__Data entries__.
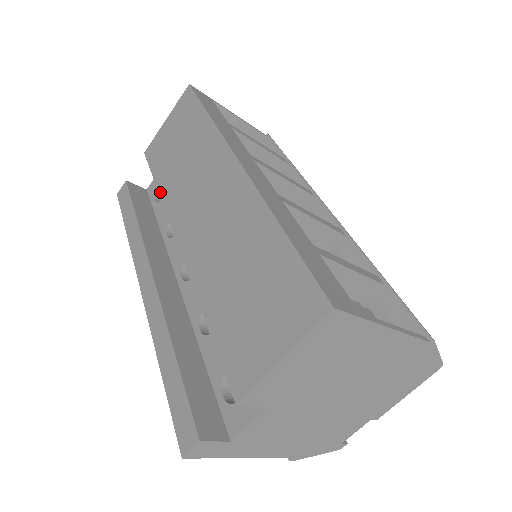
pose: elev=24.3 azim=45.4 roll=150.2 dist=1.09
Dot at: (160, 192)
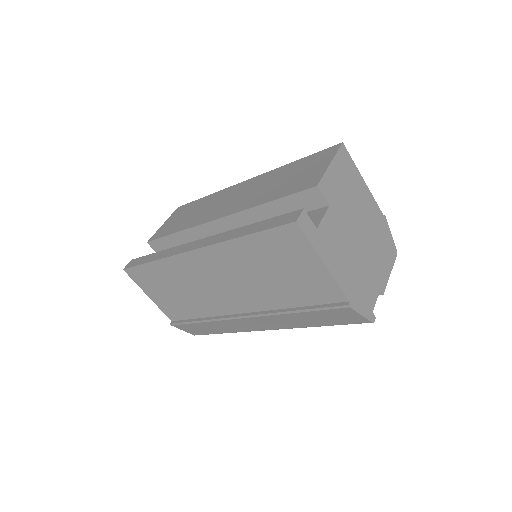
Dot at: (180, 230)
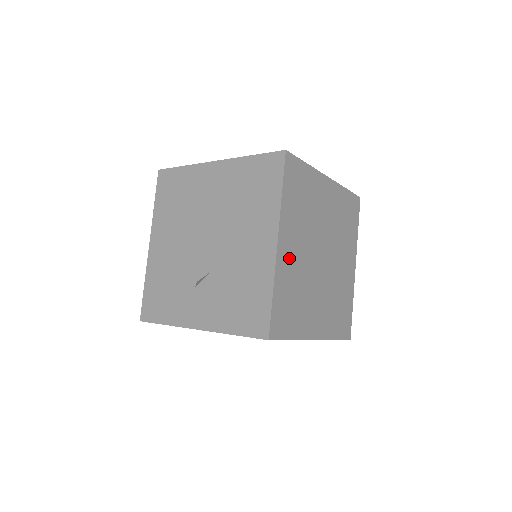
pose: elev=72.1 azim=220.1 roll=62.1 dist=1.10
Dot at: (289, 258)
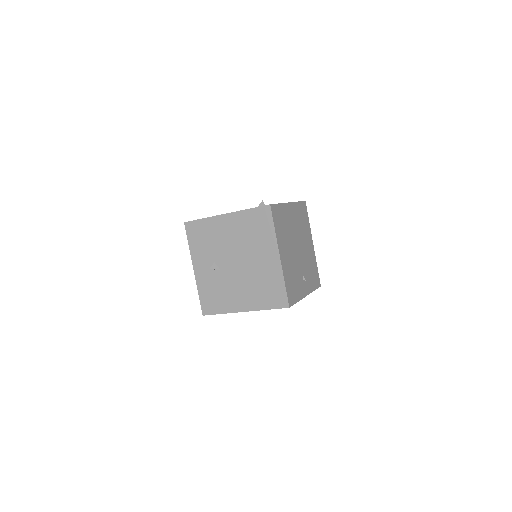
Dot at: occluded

__Required work__. Rewrite all the lines above with "pose" changed to "camera" wherever it occurs, keeping everything else unchanged and leaving out the pictures.

__Written answer__.
camera: elev=24.3 azim=45.4 roll=150.2 dist=1.09
Dot at: (160, 192)
Dot at: (180, 230)
camera: elev=72.1 azim=220.1 roll=62.1 dist=1.10
Dot at: (289, 258)
Dot at: occluded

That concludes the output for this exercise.